Save the 11th Street Bungalows

Re: “Choose History over the Wrecking Ball,” opinion, Oct. 8

I didn’t know the rich history behind this row of houses on 11th Street, but every time I pass I slow down a little as my eye investigates each and every porch, window and roof.

Thank you to Ms. Suntree for sharing this rich history that is all too precious to erase from our streets. I hope there will be actions to preserve 11th Street and save our history.

Valerie Fowler
Pacific Palisades

History isn’t just for the Rich

Re: “Choose History over the Wrecking Ball,” opinion, Oct. 8

I completely support giving these mid-city bungalows historic landmark status. We cannot just represent the history of Santa Monica by preserving the former homes of the wealthy.

As a member of the Santa Monica Conservancy and the Ocean Park Association, I am grateful for the historical homes landmarked in my neighborhood and I hope to see the rest of the city’s history honored and protected in this way.

Susan Mason
Santa Monica

Keep the ‘Architectural Documentary’ Rolling

Re: “Choose History over the Wrecking Ball,” opinion, Oct. 8

Please Landmark 1223 11th St. and give Historic Bungalow Cluster status to the group of bungalows on the block.
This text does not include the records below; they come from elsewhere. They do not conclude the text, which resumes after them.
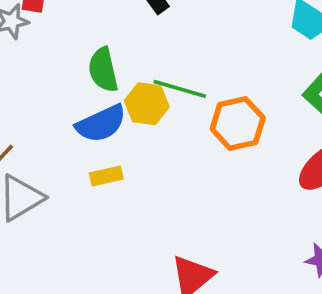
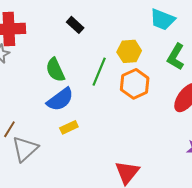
green line: (180, 89) -> (99, 72), turned -72
yellow hexagon: (147, 104) -> (129, 51), moved

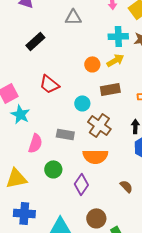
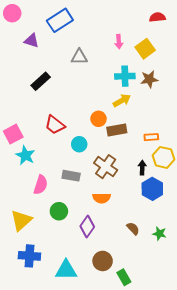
orange circle: (92, 64) -> (99, 119), moved
cyan circle: (82, 103) -> (79, 144), moved
orange semicircle: (95, 156) -> (102, 198), size x0.7
yellow triangle: (16, 178) -> (21, 220), turned -30

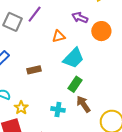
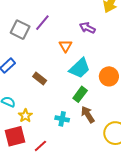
orange circle: (101, 31) -> (109, 76), moved
orange triangle: (59, 36) -> (66, 46), turned -48
brown rectangle: (34, 70) -> (40, 79), turned 48

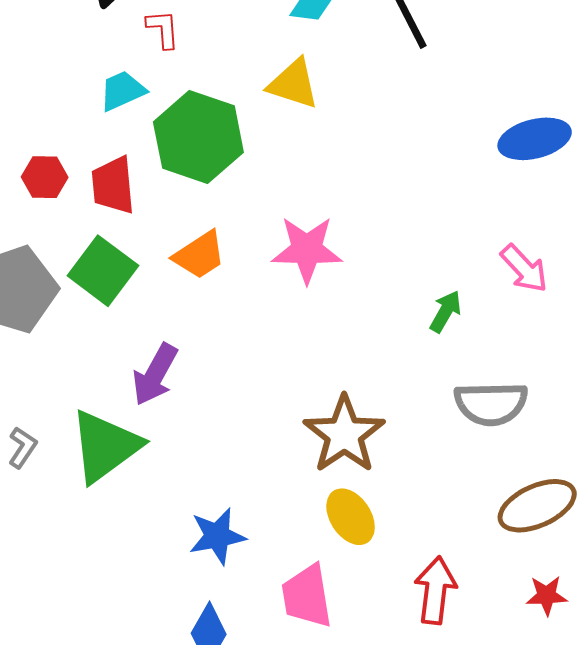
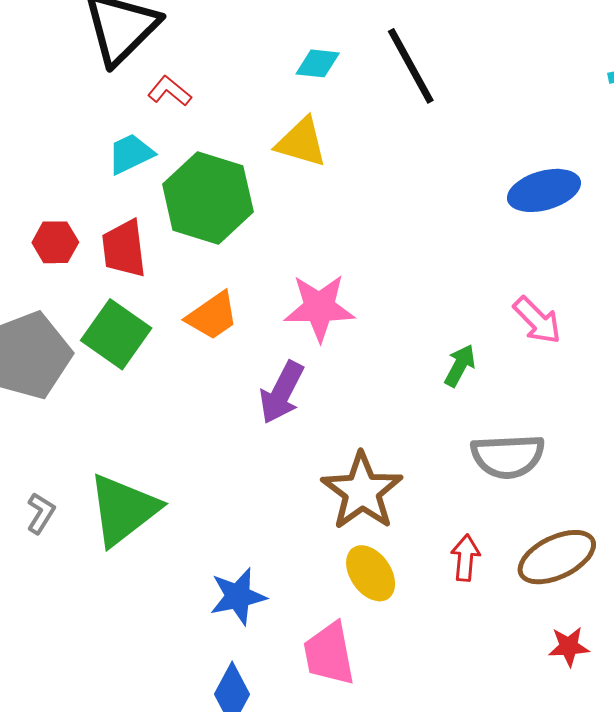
red L-shape: (163, 29) -> (169, 91), turned -45
purple arrow: (155, 375) -> (282, 392), moved
red arrow: (435, 590) -> (465, 558), moved, size x0.7

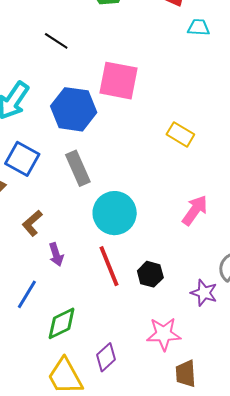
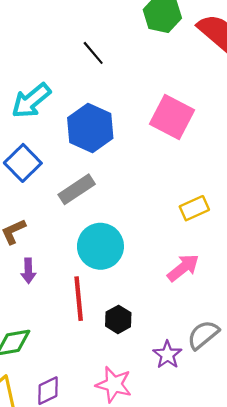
pink square: (118, 81) -> (172, 117), moved
yellow rectangle: (180, 134) -> (194, 208), moved, turned -72
gray rectangle: (78, 168) -> (77, 189), turned 64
As the article states:

“The whole cluster of early 20th-century bungalows on 11th Street between Arizona Avenue and Wilshire Boulevard is a rare piece of the city’s early history like nothing else within Santa Monica’s original boundaries, and this history deserves to be celebrated and protected.

“Still standing on the original subdivision in almost their original shape, these seven bungalows built between 1904 and 1913 (and one back house built in 1924) were homes to the middle-income people — carpenters, brick kiln owners and artists — whose dreams and schemes created our city and contributed to developing the film culture of Greater Los Angeles. Made of old-growth redwood and Douglas fir, they stand as a kind of architectural documentary about the life and growth of Santa Monica and a testimony to the ordinary people who actually did the work it took to create this city.”

Gayle Kimball

Count Me In

Re: “Choose History over the Wrecking Ball,” opinion, Oct. 8

I passionately support the preservation of the 11th Street bungalows. All her points are valid and she articulates so well our need for an appreciation of history.

I have known the house 1223 11th St. for over 20 years. I attended rehearsals there for the eco-political street theater troupe FrogWorks, when the house was known as “FrogWorks Central” and we were performing on the Third Street Promenade and all over the area to save the Ballona Wetlands.

I had my baby shower there, dog- and house-sat there, and tended the beautiful garden there, so it is close to my heart and part of my personal history as well.

Allaire Koslo
Lake Hughes

Me too!

Re: “Choose History over the Wrecking Ball,” opinion, Oct. 8

I’m writing in support of Susan Suntree’s idea that the still-intact original Santa Monica bungalows represent a specific and worthy historical window into the past and should be saved.

Gary Snyder

Nevada City

What We Owe the Past

Re: “Choose History over the Wrecking Ball,” opinion, Oct. 8

Susan Suntree’s essay arguing that cities create an identity by preserving their past is a compelling treatise for architectural preservation.

A house and a neighborhood are expressions of the consciousness of people — in the case of the latter, the collective consciousness of the people who originally chose to live there together. To know their homes is to know them. To preserve them is to preserve the character and the worldview of earlier generations.

That is the responsibility of the current generation. We hope future generations will do the same for us.